Here are five reasons why ...

No upfront costs: Like leasing a car, leasing solar equipment allows businesses to adopt clean energy technology with no down payment. As a result, that $50k system becomes affordable through monthly payments until eventually it's paid off in full.  And the more money owners put down on their lease every month, the more they own that asset. 

Easier to budget: Aside from spending nothing upfront to obtain a solar system, paying for that system over the course of a long-term lease allows users to assimilate those monthly costs into their budget. Returning to the car analogy, Magee adds, “Most people don't look at a BMW and say 'I can't afford $80k'. They take a look at the monthly payments and work out how they can make that part of their budget.' It's just an easier way to manage that large cost.”

Hold the tax: Leasing allows end users to defer the upfront HST. This is a benefit to both businesses and individual consumers.

Debt-free: Paying for an asset outright, whether through personal funds or a bank loan, turns it immediately into a debt. This affects a business's balance sheet and can make it more difficult to borrow money down the road for future expansions, hires, or new equipment purchases. Leasing, on the other hand, turns that purchase into a monthly operating expense that can be written off.

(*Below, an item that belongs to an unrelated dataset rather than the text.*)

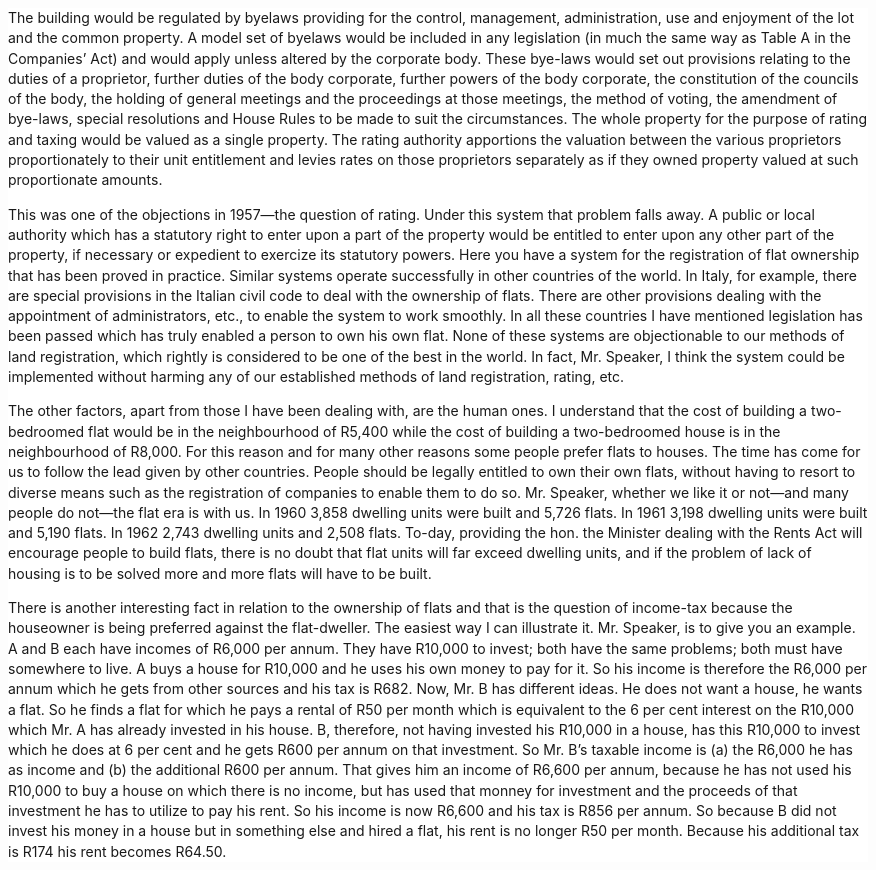 <p>The building would be regulated by byelaws providing for the control, management, administration, use and enjoyment of the lot and the common property. A model set of byelaws would be included in any legislation (in much the same way as Table A in the Companies&#x2019; Act) and would apply unless altered by the corporate body. These bye-laws would set out provisions relating to the duties of a proprietor, further duties of the body corporate, further powers of the body corporate, the constitution of the councils of the body, the holding of general meetings and the proceedings at those meetings, the method of voting, the amendment of bye-laws, special resolutions and House Rules to be made to suit the circumstances. The whole property for the purpose of rating and taxing would be valued as a single property. The rating authority apportions the valuation between the various proprietors proportionately to their unit entitlement and levies rates on those proprietors separately as if they owned property valued at such proportionate amounts.</p>

<p>This was one of the objections in 1957&#x2014;the question of rating. Under this system that problem falls away. A public or local authority which has a statutory right to enter upon a part of the property would be entitled to enter upon any other part of the property, if necessary or expedient to exercize its statutory powers. Here you have a system for the registration of flat ownership that has been proved in practice. Similar systems operate successfully in other countries of the world. In Italy, for example, there are special provisions in the Italian civil code to deal with the ownership of flats. There are other provisions dealing with the appointment of administrators, etc., to enable the system to work smoothly. In all these countries I have mentioned legislation has been passed which has truly enabled a person to own his own flat. None of these systems are objectionable to our methods of land registration, which rightly is considered to be one of the best in the world. In fact, Mr. Speaker, I think the system could be implemented without harming any of our established methods of land registration, rating, etc.</p>

<p>The other factors, apart from those I have been dealing with, are the human ones. I understand that the cost of building a two-bedroomed flat would be in the neighbourhood of R5,400 while the cost of building a two-bedroomed house is in the neighbourhood of R8,000. For this reason and for many other reasons some people prefer flats to houses. The time has come for us to follow the lead given by other countries. People should be legally entitled to own their own flats, without having to resort to diverse means such as the registration of companies to enable them to do so. Mr. Speaker, whether we like it or not&#x2014;and many people do not&#x2014;the flat era is with us. In 1960 3,858 dwelling units were built and 5,726 flats. In 1961 3,198 dwelling units were built and 5,190 flats. In 1962 2,743 dwelling units and 2,508 flats. To-day, providing the hon. the Minister dealing with the Rents Act will encourage people to build flats, there is no doubt that flat units will far exceed dwelling units, and if the problem of lack of housing is to be solved more and more flats will have to be built.</p>

<p>There is another interesting fact in relation to the ownership of flats and that is the question of income-tax because the houseowner is being preferred against the flat-dweller. The easiest way I can illustrate it. Mr. Speaker, is to give you an example. A and B each have incomes of R6,000 per annum. They have R10,000 to invest; both have the same problems; both must have somewhere to live. A buys a house for R10,000 and he uses his own money to pay for it. So his income is therefore the R6,000 per annum which he gets from other sources and his tax is R682. Now, Mr. B has different ideas. He does not want a house, he wants a flat. So he finds a flat for which he pays a rental of R50 per month <span class="col_3727-3728" refersTo="page_0556"/>which is equivalent to the 6 per cent interest on the R10,000 which Mr. A has already invested in his house. B, therefore, not having invested his R10,000 in a house, has this R10,000 to invest which he does at 6 per cent and he gets R600 per annum on that investment. So Mr. B&#x2019;s taxable income is (a) the R6,000 he has as income and (b) the additional R600 per annum. That gives him an income of R6,600 per annum, because he has not used his R10,000 to buy a house on which there is no income, but has used that monney for investment and the proceeds of that investment he has to utilize to pay his rent. So his income is now R6,600 and his tax is R856 per annum. So because B did not invest his money in a house but in something else and hired a flat, his rent is no longer R50 per month. Because his additional tax is R174 his rent becomes R64.50.</p>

Greater flexibility: Simply put, says Magee, an open lease gives users options: “Say you buy a 2016 model and then the 2017 comes around. You can easily move up to that model by adjusting the terms of your lease. On top of that, if you acquire the funds to purchase the entire system outright one year or even one week after signing the lease, you have the option of totally paying it off.” 

Certainly, leasing has its advantages over purchasing. And given the benefits of adopting solar technology, those advantages are worth discussing in any boardroom or kitchen.